Advanced Computing in the Age of AI | Friday, April 19, 2024

Solarflare’s ‘Micro-Segmentation Security’ Puts the Firewall Inside the Data Center 

(Pasko Maksim/Shutterstock)

Solarflare, well-established on Wall Street for its low latency networking trading platforms, is moving beyond the financial services industry with a general-purpose hardware server firewall that has some data center security experts taking notice.

The company has announced SolarSecure, the first server firewall technology to be based in the network interface controller (NIC), enabling IT managers to detect threats from inside the data center, where 90 percent of IP traffic flows. SolarSecure is delivered within Solarflare’s XtremeScale 8000 Series NIC, which inspects every packet at line-speed and, according to the company, no loss of performance.
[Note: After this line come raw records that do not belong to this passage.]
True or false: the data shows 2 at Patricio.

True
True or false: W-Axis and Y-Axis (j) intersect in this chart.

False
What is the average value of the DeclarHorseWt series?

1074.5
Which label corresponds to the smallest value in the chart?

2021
SolarSecure said its NIC-based approach enables “micro segmentation of security policies” down to a VM or container microservice workload, combined with NIC-based security services that can be delivered on a per-VM or per-microservice basis. Using the SolarSecure Manager, packet surveillance can be initiated and firewalls can be configured for each TCP/IP address, including learn and enforce modes, white listing or black listing; alerts, and cloaking a server by dropping packets.
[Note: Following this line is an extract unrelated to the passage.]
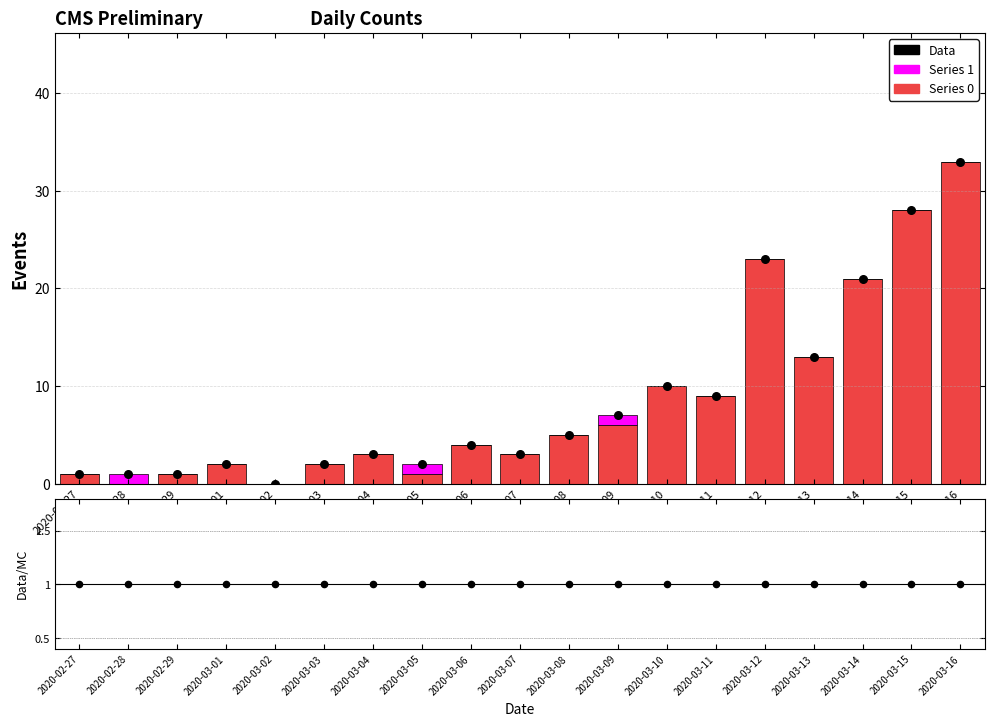

Which series has the largest Y range (max minus min)?

Series 0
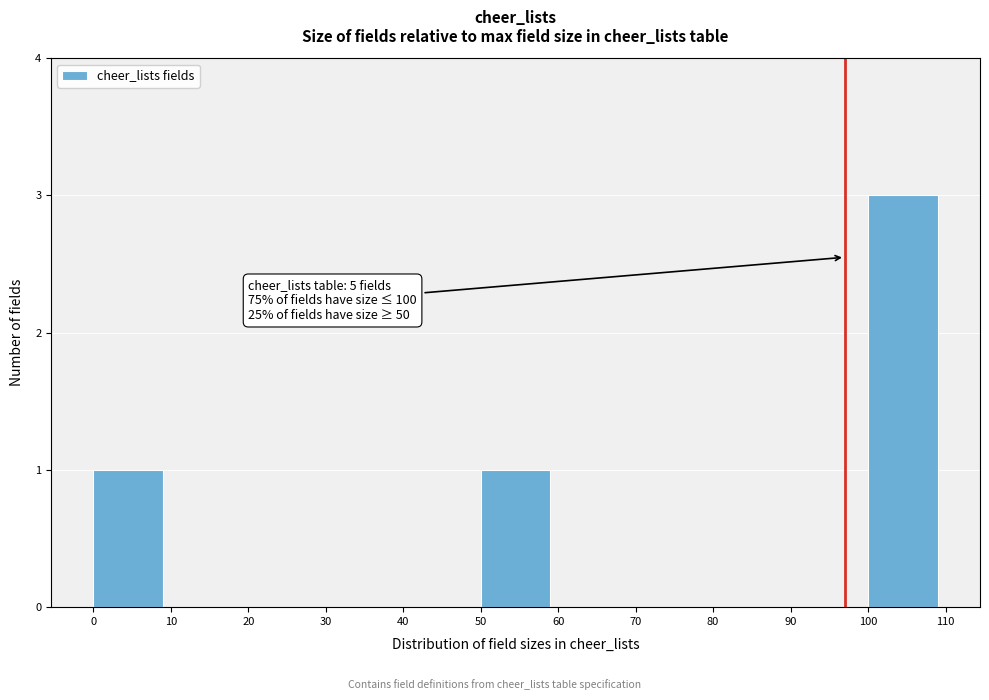

Over which range of the x-axis is the bar tallest?

100 to 110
“I think that it’s a great approach to a relatively untapped need for cyber security: monitoring the flow of data within a large data center that has an aggressive network of connectivity,” Bob Sorensen, analyst at Hyperion (formerly IDC), told EnterpriseTech.
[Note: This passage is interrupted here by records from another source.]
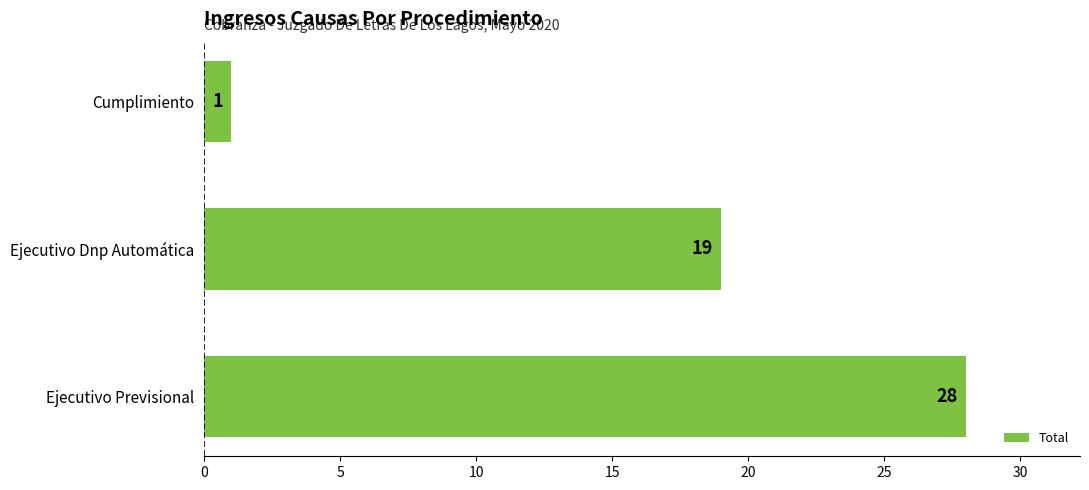

Rank the categories by value from lowest to highest.

Cumplimiento, Ejecutivo Dnp Automática, Ejecutivo Previsional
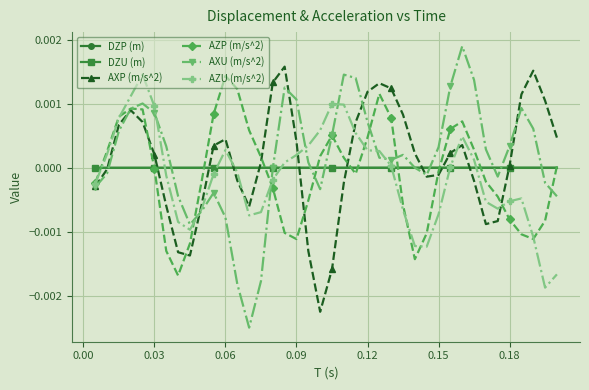

True or false: AXP (m/s^2) and DZU (m) cross at least once.

True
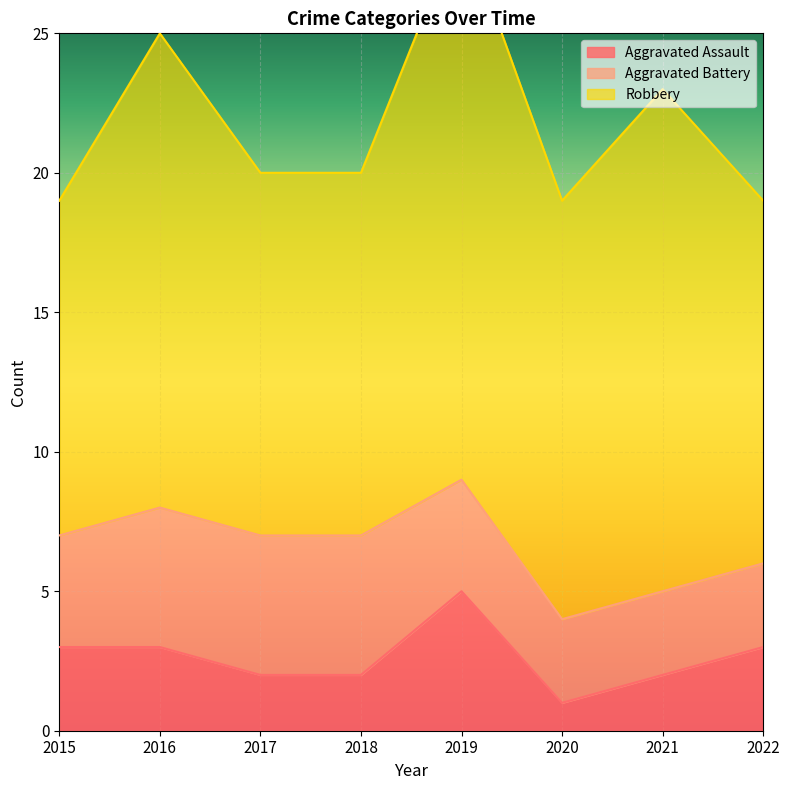

Which series has the largest total across all categories?

Robbery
“The things that jumped out at me were that this capability is located on the NIC card, which means it can inspect packets at line speed as they fly by, offer no additional load on the computational processors, and are removed from most forms of hacking as they are remote from the operating system and user driven applications. It’s a nice way to do business.”

Ahmet Houssein, Solarflare’s vice president, marketing and strategic development, told EnterpriseTech that locating the firewall in the server’s NIC means a breach can’t take place using root access to a software application or operating system platform. “It means I can now detect who goes in and out of that network,” he said, “and also who’s the recipient inside the office or whose app inside the server is receiving and sending that data.”

By collecting high volumes of a data from the NIC and feeding it into a data lake, SolarSecure can apply machine learning techniques to network flow analytics and “learn things about the office and the infrastructure. I can also start to know things about workflows, how things should normally run,” in order to develop policies and detect anomalies.

Deployed as a fully featured firewall platform, Houssein said SolarSecure provides integrated packet surveillance, filtering, server cloaking and scales at the cost of $300 per NIC.

As part of the launch, Solarflare announced that two managed service providers, Trading Technologies, Chicago, and Cloudwick, Newark, CA, are integrating SolarSecure hardware technology into their service platforms.

Trading Technologies’ TT Platform is a trading framework that allows mobile trading on virtually any device. “The whole challenge in providing a low-latency trading platform is to make the infrastructure as thin as possible,” said Dan Feldman, vice president of systems and network engineering at Trading Technologies. “Adding firewall appliances adds hops and latency. By placing a Smart NIC with SolarSecure in line with the transactions, we eliminate hops and deliver a similar security narrative.”

Cloudwick’s CDL provides a managed security solution scaled for the enterprise providing server cloaking and packet “capture everywhere” solutions for compliance, risk mitigation and security by securing packets within data lakes in the cloud. “Our business is modernizing data security for scale-out environments,” said Mark Schreiber, general manager at CDL. “With software-defined network processing on every server, SolarSecure provides both the granularity and scalability we need in a security platform to cloak data lakes from prying eyes.”